Would you please state how many lines in the entries contain the word "Abbott"? Only the number should be given.

------------------------------

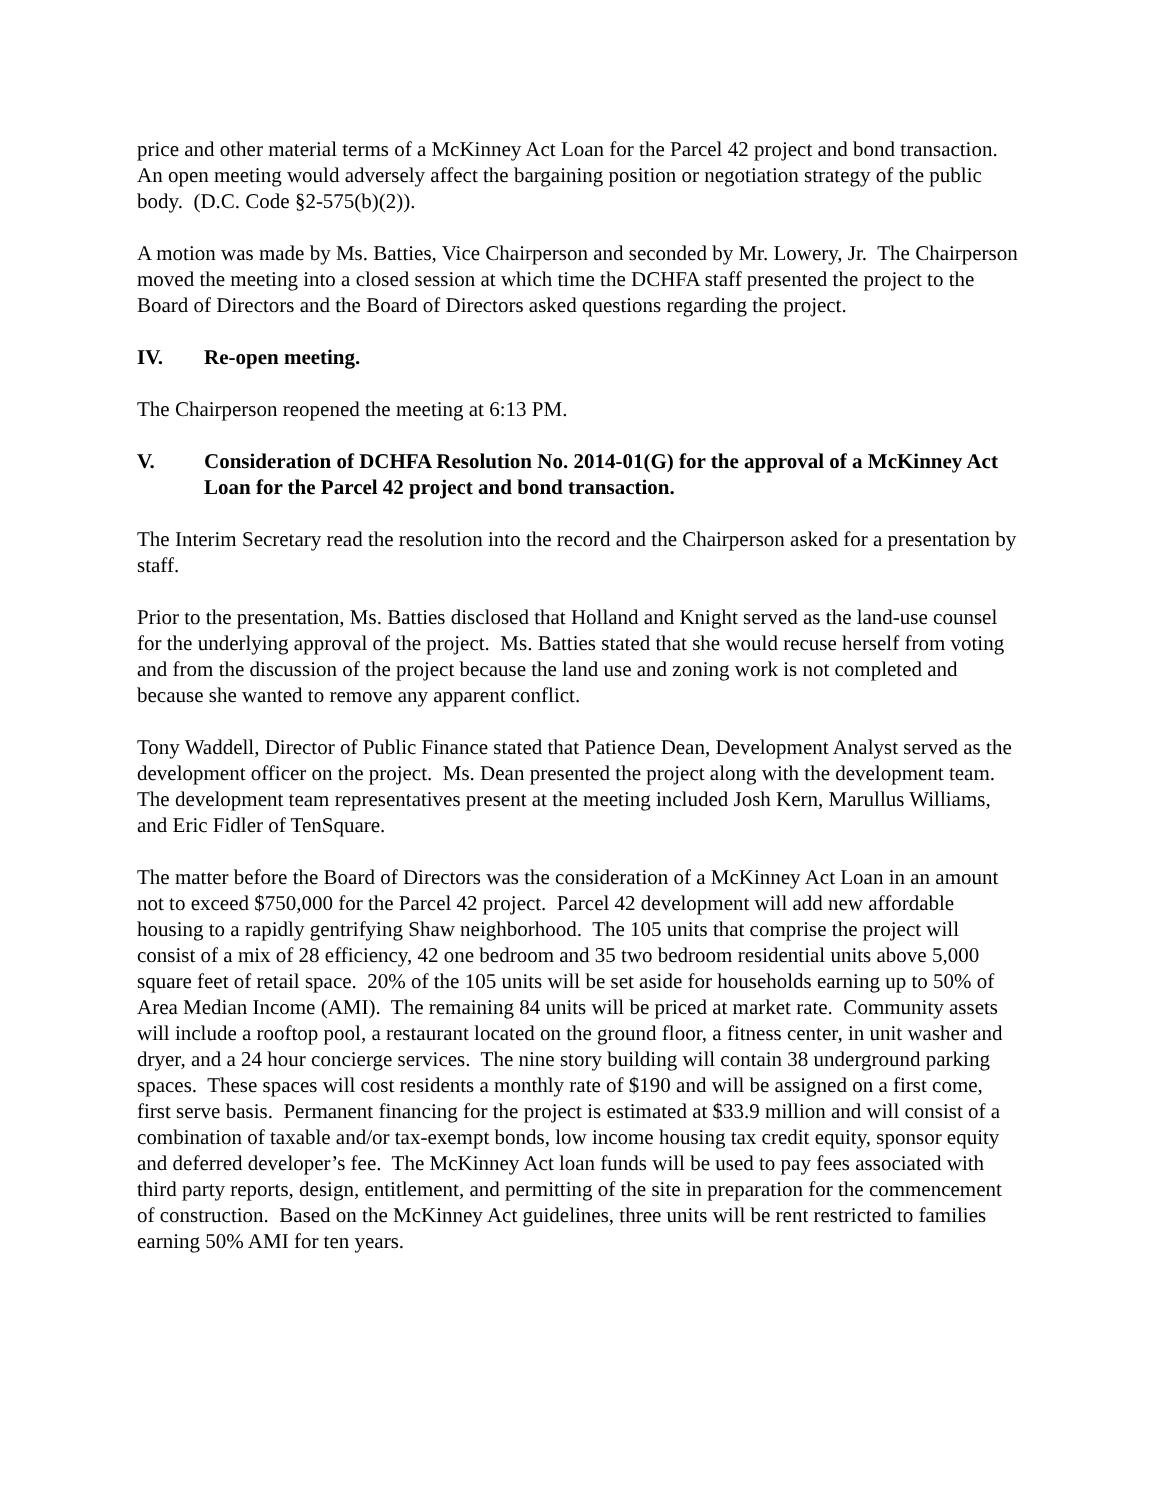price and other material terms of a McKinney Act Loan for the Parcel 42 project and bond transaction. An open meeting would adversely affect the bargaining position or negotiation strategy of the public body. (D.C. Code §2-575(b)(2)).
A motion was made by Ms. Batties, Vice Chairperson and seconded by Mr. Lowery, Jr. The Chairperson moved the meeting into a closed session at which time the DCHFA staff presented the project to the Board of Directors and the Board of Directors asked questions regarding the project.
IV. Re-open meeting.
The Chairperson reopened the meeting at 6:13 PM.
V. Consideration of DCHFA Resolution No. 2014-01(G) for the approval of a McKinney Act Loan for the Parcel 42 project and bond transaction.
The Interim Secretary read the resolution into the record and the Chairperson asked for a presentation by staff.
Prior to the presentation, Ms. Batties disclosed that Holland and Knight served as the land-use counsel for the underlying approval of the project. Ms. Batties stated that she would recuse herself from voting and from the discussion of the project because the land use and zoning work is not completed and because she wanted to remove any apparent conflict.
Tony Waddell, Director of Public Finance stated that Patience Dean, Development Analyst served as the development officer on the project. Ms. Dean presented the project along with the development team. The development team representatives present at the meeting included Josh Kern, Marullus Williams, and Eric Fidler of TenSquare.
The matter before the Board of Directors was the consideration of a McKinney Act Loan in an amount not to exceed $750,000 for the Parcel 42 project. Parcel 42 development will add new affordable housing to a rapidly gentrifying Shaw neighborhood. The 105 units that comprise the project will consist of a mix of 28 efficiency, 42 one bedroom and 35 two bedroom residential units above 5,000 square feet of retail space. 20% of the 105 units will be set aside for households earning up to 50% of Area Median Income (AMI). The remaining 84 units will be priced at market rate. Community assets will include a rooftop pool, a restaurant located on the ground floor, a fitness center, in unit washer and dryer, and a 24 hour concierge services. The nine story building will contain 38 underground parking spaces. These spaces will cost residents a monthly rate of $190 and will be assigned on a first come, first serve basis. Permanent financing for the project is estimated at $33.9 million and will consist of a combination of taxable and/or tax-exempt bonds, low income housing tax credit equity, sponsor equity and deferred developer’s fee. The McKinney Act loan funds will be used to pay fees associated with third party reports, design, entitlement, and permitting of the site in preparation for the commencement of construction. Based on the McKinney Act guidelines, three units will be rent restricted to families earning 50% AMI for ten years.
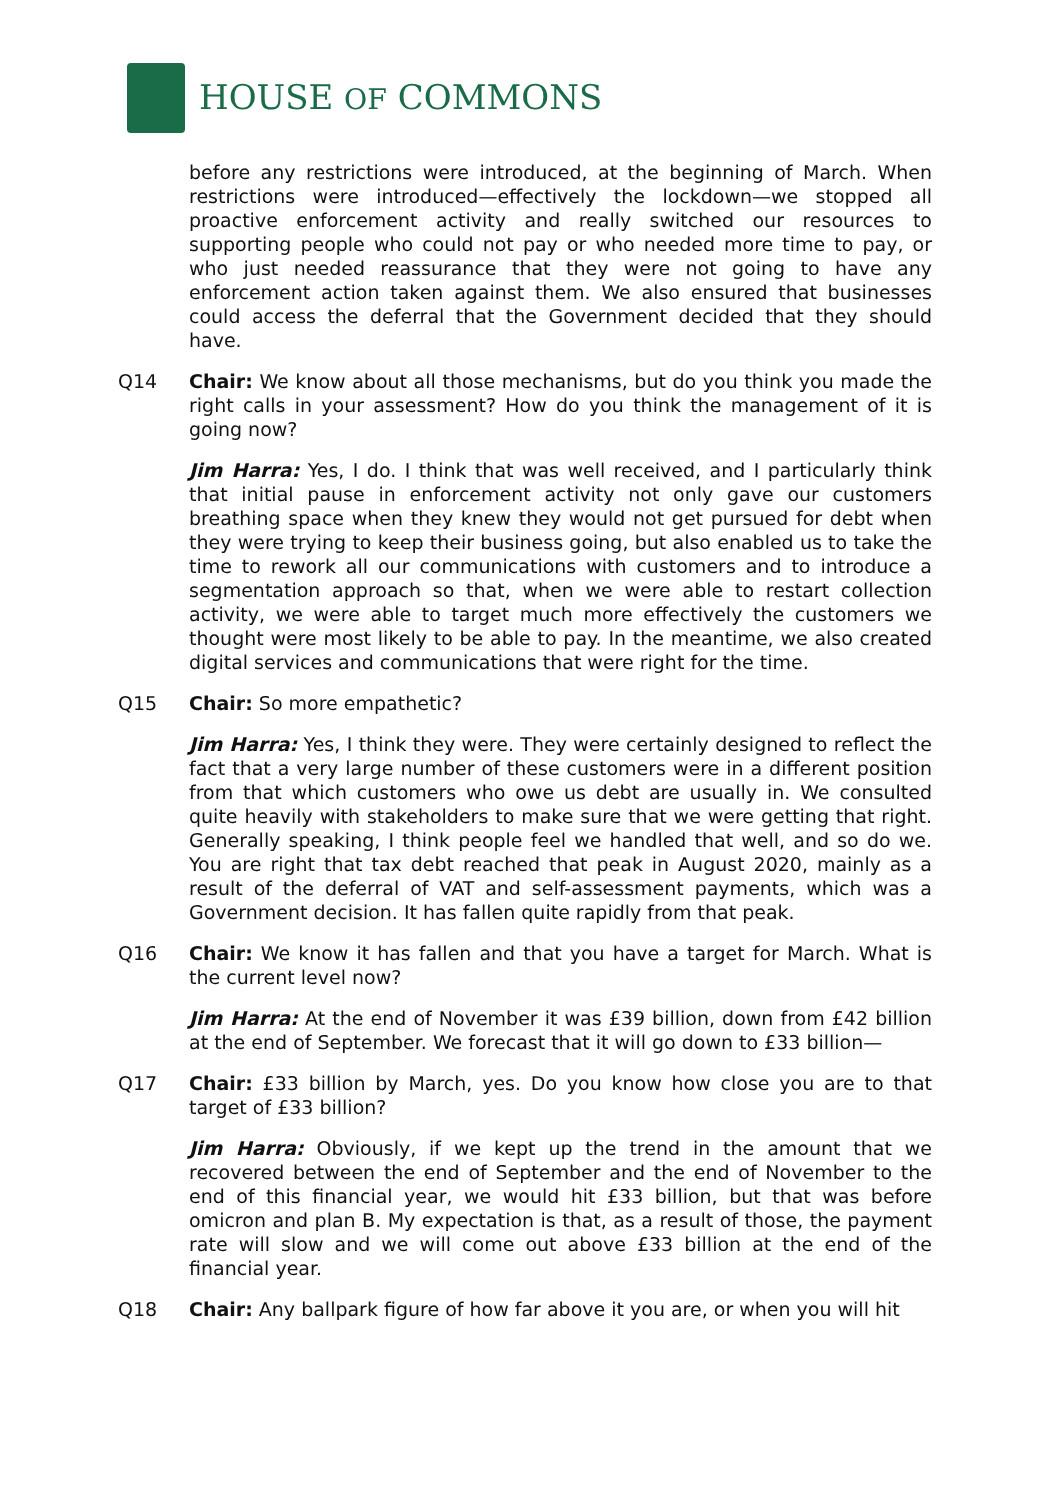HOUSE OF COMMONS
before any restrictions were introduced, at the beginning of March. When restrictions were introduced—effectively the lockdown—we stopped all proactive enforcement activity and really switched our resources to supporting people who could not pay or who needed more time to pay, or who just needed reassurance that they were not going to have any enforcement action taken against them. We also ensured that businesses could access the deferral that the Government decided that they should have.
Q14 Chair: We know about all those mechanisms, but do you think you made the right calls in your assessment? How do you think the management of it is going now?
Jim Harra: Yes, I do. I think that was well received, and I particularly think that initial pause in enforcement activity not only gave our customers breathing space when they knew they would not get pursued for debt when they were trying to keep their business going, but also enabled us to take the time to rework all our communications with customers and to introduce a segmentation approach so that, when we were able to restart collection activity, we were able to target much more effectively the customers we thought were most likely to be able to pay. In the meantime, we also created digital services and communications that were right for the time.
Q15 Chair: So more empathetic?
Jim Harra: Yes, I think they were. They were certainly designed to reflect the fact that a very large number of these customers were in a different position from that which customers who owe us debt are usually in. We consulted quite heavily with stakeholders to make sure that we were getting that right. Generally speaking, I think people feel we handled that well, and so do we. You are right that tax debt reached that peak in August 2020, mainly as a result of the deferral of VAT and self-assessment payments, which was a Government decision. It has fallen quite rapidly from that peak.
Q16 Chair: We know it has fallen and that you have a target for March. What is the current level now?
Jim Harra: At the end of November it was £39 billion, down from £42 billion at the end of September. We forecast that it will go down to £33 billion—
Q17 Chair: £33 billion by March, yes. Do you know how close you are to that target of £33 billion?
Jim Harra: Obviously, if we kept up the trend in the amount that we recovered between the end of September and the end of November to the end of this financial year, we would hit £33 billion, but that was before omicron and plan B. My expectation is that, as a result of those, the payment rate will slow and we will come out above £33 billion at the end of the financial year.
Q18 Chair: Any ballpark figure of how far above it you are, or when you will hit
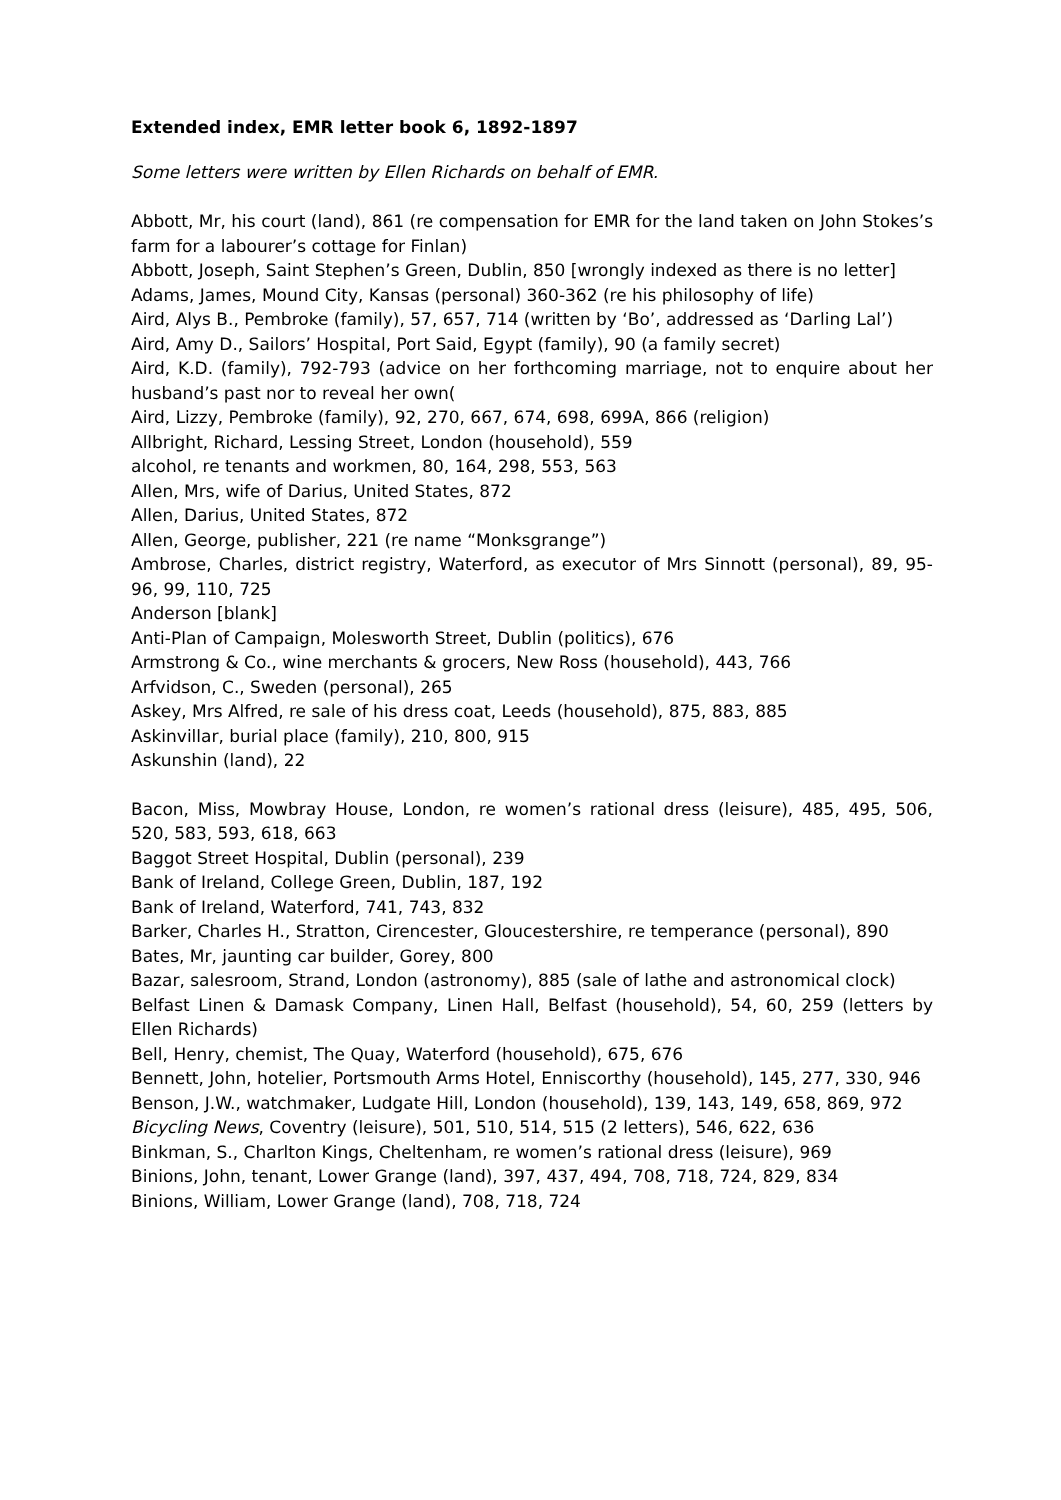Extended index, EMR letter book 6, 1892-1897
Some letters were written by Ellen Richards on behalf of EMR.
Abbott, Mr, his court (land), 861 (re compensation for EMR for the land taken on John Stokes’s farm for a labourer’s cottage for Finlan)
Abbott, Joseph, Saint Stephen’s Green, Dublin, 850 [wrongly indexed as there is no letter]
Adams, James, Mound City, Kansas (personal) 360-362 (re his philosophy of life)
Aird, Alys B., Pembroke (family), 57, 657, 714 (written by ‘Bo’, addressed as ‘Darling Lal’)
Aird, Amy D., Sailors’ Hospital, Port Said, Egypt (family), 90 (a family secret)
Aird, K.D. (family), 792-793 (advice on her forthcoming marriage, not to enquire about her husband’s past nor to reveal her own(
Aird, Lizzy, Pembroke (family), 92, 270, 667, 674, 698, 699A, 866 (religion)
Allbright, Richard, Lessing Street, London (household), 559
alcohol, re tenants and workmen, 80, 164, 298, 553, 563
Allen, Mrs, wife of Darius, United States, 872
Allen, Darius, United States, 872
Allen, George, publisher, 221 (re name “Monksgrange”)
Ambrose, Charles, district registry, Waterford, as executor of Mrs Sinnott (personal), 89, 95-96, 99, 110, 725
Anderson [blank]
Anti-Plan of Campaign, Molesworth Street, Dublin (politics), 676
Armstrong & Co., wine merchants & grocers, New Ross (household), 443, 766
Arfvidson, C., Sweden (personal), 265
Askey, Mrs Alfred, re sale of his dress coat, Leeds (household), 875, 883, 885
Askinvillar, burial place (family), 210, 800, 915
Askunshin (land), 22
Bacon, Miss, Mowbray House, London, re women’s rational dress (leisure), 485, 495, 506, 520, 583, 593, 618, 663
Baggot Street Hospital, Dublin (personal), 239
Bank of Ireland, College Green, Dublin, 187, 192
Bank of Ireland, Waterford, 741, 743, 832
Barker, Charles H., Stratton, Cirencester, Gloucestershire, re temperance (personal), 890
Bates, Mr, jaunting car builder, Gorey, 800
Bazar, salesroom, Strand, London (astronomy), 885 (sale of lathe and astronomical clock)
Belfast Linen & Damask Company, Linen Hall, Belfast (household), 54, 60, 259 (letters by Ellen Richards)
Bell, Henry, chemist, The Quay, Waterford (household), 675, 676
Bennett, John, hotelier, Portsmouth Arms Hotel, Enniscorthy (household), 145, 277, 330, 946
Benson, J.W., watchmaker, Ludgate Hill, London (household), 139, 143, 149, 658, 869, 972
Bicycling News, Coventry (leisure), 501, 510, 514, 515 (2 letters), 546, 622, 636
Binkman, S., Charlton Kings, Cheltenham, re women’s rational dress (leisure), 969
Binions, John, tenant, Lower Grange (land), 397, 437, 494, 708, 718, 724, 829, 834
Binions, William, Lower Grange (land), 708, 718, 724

------------------------------

== Exercise response ==
2